A police spokesman, Andrew Felix Kaweesi, said authorities were investigating the background of the group responsible.
The bombings were the first major attack in Uganda since the West African nation joined a US-led effort earlier this year to rout the Islamic State-affiliated al-Shabaab from a stretch of Somali territory it controls.
Somalia’s al-Shabaab, which aims to topple the country’s Western-backed government and impose its harsh version of sharia law, frequently carries out attacks in East Africa, including deadly bombings on restaurants, hotels and embassies.
Uganda has dispatched troops to Somalia as part of the 14,000-strong African Union peacekeeping force that has pushed al-Shabaab back into Somalia.
Uganda dispatched troops to Somalia in 2014 as part of the 14,000-strong African Union peacekeeping force that has pushed al-Shabaab back into Somalia. The bombings followed repeated warnings by Ugandan security officials of an imminent attack by groups linked to the Islamic State in the country.

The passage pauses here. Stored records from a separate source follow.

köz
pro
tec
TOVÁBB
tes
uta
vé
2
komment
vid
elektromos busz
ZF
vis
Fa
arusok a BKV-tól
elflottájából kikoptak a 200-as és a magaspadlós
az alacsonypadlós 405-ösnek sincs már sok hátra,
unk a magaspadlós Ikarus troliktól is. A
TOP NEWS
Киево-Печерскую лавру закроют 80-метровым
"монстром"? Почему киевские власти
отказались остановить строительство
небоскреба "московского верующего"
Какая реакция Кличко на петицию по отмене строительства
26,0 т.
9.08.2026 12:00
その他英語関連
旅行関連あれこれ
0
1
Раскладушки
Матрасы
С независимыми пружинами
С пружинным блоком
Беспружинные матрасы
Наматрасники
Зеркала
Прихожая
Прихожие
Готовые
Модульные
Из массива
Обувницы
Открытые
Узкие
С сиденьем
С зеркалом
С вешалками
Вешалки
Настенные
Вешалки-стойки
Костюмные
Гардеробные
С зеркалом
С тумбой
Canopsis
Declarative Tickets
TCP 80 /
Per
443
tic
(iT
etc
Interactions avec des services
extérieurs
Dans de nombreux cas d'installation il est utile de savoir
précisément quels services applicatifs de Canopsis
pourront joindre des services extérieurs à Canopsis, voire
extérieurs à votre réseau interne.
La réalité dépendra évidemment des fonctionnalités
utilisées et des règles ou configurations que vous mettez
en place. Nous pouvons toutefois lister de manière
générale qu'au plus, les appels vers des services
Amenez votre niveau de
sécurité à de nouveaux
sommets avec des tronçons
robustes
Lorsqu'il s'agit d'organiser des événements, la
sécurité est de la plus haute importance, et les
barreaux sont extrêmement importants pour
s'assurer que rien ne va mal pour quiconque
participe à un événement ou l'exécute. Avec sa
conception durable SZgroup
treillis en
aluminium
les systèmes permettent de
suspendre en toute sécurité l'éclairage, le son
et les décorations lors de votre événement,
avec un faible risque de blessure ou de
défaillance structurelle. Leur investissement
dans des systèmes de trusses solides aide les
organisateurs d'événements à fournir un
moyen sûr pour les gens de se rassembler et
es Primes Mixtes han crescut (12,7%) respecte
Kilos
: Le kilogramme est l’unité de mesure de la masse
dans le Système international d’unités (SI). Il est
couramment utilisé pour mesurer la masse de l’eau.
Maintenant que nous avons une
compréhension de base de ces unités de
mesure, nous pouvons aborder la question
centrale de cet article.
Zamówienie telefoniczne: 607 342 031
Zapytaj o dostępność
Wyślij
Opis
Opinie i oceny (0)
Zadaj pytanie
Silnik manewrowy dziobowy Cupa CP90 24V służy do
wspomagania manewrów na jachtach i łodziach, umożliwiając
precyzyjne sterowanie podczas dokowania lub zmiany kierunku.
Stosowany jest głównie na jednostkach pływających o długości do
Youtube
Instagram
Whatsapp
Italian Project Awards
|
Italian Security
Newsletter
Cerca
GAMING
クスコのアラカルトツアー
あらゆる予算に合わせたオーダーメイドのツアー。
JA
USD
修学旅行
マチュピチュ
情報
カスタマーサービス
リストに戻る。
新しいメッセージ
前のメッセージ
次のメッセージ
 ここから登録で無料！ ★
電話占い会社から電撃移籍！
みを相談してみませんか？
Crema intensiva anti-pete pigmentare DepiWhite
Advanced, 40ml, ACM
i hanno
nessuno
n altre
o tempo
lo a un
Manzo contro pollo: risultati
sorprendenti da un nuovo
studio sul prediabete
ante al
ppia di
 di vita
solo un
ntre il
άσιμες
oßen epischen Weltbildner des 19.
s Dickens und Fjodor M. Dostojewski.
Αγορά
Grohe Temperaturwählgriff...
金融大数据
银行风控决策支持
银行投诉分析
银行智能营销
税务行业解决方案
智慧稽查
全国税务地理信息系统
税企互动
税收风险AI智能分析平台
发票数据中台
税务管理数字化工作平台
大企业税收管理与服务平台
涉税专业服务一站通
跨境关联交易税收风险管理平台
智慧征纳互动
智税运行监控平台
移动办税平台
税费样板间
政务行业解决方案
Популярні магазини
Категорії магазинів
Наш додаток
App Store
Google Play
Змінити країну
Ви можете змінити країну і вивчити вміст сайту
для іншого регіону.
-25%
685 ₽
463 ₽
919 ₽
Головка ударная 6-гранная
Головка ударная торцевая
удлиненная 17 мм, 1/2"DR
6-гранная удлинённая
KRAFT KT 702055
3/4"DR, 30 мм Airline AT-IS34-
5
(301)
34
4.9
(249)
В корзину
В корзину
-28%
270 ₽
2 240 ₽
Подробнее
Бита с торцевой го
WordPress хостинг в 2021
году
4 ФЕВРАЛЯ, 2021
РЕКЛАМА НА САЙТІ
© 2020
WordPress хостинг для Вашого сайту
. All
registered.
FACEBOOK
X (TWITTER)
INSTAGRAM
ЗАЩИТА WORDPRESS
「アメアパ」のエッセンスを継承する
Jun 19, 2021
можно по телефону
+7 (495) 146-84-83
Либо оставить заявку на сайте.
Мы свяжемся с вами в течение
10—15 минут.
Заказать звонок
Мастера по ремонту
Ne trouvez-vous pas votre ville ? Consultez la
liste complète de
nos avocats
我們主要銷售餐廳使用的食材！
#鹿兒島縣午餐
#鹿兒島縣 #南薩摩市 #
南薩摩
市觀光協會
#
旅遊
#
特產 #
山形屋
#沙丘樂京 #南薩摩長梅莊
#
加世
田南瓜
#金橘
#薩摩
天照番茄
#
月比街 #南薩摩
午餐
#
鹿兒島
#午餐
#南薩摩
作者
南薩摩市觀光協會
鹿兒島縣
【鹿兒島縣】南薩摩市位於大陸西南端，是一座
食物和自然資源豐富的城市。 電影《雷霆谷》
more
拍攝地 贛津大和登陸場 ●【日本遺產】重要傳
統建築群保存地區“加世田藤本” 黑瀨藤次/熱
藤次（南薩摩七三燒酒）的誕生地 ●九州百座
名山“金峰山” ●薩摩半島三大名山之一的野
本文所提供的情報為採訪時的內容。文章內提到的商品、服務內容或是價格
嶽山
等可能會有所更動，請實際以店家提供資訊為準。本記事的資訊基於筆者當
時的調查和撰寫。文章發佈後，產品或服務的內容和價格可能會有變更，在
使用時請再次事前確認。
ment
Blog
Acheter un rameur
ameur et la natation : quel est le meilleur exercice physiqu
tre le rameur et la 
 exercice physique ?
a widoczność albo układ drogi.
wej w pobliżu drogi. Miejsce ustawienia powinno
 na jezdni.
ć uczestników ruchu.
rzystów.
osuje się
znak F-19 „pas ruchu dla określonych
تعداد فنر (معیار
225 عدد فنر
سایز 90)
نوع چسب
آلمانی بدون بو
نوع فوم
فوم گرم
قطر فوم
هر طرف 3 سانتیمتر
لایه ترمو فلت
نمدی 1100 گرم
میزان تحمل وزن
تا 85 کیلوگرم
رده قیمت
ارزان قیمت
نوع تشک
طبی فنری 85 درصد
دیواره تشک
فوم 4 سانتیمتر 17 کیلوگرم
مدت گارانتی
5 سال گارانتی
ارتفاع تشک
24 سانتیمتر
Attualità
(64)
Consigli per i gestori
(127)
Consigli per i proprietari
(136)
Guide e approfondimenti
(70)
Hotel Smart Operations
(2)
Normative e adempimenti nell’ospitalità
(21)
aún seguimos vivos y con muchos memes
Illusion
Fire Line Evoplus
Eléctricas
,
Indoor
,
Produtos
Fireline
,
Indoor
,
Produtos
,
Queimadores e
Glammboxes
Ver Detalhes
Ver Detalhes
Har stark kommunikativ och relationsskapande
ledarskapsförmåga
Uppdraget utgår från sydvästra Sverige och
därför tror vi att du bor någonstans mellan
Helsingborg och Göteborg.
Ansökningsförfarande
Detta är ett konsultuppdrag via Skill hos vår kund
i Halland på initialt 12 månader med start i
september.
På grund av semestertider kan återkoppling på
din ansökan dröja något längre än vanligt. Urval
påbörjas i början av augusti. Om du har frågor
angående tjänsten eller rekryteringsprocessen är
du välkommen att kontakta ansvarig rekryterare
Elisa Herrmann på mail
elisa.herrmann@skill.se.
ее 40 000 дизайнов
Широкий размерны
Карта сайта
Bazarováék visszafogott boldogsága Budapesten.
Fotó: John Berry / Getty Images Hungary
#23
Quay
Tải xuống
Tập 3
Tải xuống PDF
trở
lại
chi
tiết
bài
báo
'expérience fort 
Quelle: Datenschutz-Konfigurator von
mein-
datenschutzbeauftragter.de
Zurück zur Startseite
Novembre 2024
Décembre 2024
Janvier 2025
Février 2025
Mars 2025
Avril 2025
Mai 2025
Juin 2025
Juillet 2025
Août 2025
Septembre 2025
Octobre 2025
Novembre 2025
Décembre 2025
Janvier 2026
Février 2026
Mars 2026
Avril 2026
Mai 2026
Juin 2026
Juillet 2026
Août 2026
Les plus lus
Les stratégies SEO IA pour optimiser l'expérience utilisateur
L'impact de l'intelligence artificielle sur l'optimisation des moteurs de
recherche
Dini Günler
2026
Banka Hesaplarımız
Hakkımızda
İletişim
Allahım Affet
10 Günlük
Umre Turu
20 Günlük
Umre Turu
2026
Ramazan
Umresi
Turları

“The [West Africa] region is a hotbed of terrorism. West Africa is a terror zone,” said the UPDF military spokesman, Emmanuel Chirchir.
Uganda has had a troubled history of terrorism linked to the Lord’s Resistance Army, a guerrilla movement led by Joseph Kony which terrorised parts of the country for more than two decades.
David Nsaba Buturo, Uganda’s intelligence chief, told the BBC that IS followers in Uganda had been in contact with a group in Syria to receive instructions for the attack.